DATA section start

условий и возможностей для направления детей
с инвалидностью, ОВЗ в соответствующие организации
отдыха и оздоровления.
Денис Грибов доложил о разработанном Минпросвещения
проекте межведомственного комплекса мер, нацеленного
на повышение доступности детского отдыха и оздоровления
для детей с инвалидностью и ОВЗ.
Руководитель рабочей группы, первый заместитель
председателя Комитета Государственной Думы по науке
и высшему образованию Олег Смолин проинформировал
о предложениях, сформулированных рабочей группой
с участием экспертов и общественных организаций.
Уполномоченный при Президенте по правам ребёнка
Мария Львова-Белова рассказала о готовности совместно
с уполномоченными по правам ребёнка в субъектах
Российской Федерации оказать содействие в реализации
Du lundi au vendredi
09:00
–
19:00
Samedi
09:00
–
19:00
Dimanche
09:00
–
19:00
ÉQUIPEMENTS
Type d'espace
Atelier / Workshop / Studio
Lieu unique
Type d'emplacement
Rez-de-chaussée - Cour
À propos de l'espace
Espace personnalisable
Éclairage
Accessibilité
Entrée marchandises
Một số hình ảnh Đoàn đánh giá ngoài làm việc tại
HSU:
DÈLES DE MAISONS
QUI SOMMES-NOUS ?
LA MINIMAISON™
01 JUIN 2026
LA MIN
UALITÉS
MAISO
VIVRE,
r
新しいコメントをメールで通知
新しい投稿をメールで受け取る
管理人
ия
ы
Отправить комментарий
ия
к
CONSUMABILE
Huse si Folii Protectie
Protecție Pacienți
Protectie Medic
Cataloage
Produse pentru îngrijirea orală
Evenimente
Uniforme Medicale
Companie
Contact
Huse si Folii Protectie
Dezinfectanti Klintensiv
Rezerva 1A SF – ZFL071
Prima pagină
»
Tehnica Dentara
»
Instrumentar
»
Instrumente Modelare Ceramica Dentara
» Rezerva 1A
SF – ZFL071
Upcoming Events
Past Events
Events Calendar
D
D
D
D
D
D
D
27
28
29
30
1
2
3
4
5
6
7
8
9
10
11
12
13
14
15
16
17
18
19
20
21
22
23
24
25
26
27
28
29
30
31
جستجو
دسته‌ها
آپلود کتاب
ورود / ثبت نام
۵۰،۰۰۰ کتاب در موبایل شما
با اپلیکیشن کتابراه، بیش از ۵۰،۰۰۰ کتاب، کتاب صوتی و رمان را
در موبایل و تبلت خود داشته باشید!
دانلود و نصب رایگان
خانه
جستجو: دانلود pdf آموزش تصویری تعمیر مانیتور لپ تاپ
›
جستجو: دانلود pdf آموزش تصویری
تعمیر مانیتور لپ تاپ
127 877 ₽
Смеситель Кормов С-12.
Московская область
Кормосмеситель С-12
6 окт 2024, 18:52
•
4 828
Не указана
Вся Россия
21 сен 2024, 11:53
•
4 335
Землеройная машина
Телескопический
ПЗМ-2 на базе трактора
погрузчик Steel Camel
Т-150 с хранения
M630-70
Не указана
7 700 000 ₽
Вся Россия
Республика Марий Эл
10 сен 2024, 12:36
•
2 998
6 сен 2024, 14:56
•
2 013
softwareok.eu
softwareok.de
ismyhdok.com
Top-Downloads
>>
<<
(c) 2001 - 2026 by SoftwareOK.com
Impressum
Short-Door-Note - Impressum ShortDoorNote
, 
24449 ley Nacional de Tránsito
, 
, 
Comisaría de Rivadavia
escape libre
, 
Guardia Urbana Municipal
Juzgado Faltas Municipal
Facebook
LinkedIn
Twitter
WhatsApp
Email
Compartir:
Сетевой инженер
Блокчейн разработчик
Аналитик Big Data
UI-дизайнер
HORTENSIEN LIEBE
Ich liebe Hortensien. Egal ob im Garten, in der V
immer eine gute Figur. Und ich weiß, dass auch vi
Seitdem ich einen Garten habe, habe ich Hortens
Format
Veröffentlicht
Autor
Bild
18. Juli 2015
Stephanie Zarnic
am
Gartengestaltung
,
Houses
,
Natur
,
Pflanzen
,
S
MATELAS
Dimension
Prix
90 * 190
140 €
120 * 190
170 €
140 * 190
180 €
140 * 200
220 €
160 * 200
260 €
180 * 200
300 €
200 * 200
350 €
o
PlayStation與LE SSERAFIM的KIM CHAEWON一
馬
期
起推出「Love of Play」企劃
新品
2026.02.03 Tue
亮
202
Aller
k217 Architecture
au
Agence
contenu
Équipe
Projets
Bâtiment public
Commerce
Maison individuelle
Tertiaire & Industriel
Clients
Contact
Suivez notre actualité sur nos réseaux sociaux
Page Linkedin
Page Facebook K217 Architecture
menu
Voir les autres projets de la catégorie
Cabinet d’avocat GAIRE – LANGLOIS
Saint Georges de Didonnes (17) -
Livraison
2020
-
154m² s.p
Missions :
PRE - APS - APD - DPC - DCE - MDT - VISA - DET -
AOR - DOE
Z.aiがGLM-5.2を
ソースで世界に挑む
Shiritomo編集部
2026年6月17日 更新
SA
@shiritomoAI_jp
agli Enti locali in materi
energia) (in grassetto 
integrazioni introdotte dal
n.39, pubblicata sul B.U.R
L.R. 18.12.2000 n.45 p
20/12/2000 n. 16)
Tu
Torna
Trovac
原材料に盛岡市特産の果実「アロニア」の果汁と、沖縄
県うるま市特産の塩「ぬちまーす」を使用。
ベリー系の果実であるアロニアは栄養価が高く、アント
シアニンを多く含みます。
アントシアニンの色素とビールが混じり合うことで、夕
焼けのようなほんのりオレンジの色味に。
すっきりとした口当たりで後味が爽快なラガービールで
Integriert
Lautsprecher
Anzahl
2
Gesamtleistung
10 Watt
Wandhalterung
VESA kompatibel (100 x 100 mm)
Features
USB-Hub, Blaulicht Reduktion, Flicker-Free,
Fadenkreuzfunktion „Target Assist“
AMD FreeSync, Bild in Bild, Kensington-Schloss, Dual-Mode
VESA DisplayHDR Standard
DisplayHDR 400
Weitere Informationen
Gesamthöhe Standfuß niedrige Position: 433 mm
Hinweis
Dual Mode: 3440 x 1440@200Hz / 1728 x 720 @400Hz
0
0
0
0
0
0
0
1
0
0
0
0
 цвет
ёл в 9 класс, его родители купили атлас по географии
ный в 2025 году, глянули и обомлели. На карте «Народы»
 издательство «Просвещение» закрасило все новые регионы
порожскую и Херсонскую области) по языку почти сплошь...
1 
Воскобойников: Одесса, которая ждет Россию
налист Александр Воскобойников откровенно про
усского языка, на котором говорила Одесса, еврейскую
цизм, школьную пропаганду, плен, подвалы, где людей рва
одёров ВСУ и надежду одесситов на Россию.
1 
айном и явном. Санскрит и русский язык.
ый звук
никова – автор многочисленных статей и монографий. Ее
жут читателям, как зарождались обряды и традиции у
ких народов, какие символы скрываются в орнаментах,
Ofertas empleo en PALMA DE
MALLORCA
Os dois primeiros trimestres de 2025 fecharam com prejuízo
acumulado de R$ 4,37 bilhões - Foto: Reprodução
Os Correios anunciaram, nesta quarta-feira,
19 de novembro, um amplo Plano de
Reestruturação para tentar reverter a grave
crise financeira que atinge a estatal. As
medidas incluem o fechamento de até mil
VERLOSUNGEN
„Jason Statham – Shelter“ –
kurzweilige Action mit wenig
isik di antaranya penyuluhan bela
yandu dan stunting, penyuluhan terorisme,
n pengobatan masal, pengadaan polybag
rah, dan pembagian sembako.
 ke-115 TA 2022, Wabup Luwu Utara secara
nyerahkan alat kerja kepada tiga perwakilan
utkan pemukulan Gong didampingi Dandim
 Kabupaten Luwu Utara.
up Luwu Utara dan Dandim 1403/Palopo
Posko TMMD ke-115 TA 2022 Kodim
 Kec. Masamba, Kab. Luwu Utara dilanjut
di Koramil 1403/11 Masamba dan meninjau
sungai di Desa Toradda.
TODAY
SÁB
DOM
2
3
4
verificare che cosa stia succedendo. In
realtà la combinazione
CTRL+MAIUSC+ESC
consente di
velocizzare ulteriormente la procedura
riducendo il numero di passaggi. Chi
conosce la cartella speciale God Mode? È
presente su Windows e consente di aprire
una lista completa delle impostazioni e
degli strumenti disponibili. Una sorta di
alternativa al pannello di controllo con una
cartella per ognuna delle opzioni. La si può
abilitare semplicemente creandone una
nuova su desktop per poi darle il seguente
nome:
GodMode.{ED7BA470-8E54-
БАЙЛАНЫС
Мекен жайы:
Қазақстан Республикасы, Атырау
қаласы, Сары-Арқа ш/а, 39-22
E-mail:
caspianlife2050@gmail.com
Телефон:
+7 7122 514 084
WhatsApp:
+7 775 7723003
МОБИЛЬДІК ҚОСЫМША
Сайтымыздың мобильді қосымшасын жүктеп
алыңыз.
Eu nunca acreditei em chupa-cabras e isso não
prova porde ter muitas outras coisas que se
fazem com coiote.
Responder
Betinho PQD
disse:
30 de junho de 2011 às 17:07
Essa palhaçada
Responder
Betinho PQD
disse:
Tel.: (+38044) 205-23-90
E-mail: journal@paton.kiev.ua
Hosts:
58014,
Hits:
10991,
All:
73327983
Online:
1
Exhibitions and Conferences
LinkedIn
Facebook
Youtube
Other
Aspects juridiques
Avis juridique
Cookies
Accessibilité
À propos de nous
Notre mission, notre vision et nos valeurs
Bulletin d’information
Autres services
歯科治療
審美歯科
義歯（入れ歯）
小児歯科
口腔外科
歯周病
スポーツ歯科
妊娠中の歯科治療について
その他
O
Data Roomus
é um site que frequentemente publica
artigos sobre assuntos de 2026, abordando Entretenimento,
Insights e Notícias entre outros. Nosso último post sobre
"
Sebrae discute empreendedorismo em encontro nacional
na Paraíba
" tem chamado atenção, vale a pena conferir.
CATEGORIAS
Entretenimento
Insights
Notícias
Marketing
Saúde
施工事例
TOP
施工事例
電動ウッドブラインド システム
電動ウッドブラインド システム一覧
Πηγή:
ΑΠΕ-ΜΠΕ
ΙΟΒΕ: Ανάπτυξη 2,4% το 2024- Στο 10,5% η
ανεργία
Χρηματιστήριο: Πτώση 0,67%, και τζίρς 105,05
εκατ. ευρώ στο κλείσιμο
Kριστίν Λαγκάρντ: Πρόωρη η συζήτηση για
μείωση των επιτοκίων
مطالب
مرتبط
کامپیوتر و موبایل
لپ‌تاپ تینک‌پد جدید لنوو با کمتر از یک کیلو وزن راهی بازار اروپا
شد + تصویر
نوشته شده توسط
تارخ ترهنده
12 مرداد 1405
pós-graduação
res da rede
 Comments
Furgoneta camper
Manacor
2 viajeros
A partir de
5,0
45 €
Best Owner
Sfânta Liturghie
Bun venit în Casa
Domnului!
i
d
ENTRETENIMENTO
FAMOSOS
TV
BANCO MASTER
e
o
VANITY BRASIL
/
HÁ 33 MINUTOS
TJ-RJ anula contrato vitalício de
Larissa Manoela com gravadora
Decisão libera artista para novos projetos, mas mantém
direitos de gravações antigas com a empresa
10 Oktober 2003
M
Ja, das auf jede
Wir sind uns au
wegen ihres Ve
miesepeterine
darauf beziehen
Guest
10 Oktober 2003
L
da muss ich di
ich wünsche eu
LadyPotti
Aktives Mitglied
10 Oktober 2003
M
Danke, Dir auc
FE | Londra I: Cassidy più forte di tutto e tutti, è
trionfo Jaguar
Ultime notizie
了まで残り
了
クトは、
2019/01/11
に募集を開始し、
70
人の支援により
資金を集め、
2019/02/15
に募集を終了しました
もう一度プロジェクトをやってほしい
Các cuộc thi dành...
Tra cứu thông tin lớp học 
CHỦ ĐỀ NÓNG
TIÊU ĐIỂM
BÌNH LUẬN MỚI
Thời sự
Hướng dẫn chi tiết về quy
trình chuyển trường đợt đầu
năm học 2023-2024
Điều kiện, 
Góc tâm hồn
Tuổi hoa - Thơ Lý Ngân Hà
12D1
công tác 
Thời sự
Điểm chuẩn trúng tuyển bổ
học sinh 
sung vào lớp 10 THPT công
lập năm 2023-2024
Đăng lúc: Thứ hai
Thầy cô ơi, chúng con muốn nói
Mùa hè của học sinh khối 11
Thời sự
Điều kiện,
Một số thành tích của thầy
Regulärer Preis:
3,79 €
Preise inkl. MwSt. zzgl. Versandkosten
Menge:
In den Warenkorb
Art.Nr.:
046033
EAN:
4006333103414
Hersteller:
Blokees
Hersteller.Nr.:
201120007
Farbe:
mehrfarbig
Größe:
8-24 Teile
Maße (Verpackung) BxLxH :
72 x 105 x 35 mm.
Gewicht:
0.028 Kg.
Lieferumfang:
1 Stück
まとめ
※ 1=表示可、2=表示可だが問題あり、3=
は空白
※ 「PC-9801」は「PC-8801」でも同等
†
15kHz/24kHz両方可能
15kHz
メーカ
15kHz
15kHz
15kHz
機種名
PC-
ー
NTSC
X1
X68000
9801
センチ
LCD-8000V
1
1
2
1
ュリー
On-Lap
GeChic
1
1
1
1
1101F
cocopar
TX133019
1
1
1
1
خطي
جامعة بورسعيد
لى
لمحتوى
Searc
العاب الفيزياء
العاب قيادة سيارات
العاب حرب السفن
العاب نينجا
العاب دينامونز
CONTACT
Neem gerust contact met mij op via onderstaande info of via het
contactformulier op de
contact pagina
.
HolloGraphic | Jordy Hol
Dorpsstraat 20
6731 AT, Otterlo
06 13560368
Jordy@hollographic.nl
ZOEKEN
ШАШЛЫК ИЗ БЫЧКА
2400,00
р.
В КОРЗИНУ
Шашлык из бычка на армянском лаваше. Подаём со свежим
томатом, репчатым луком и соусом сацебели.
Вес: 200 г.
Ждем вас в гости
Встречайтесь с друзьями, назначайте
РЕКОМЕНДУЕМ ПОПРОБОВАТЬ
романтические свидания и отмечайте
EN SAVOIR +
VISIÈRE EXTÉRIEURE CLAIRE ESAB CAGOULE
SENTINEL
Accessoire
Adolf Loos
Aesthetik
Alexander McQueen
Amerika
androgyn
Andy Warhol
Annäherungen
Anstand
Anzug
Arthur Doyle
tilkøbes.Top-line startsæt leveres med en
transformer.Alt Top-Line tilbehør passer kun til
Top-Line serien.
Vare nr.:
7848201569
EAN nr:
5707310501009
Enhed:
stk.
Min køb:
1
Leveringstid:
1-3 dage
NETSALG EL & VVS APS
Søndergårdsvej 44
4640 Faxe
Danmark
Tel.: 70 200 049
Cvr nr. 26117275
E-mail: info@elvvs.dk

DATA section end

▶ **EXERCISE**
Give again, exactly as written, the lines running from the first line of the data above through the line that contains "Мария Львова-Белова рассказала".

▶ **RESPONSE TO THE TASK**
условий и возможностей для направления детей
с инвалидностью, ОВЗ в соответствующие организации
отдыха и оздоровления.
Денис Грибов доложил о разработанном Минпросвещения
проекте межведомственного комплекса мер, нацеленного
на повышение доступности детского отдыха и оздоровления
для детей с инвалидностью и ОВЗ.
Руководитель рабочей группы, первый заместитель
председателя Комитета Государственной Думы по науке
и высшему образованию Олег Смолин проинформировал
о предложениях, сформулированных рабочей группой
с участием экспертов и общественных организаций.
Уполномоченный при Президенте по правам ребёнка
Мария Львова-Белова рассказала о готовности совместно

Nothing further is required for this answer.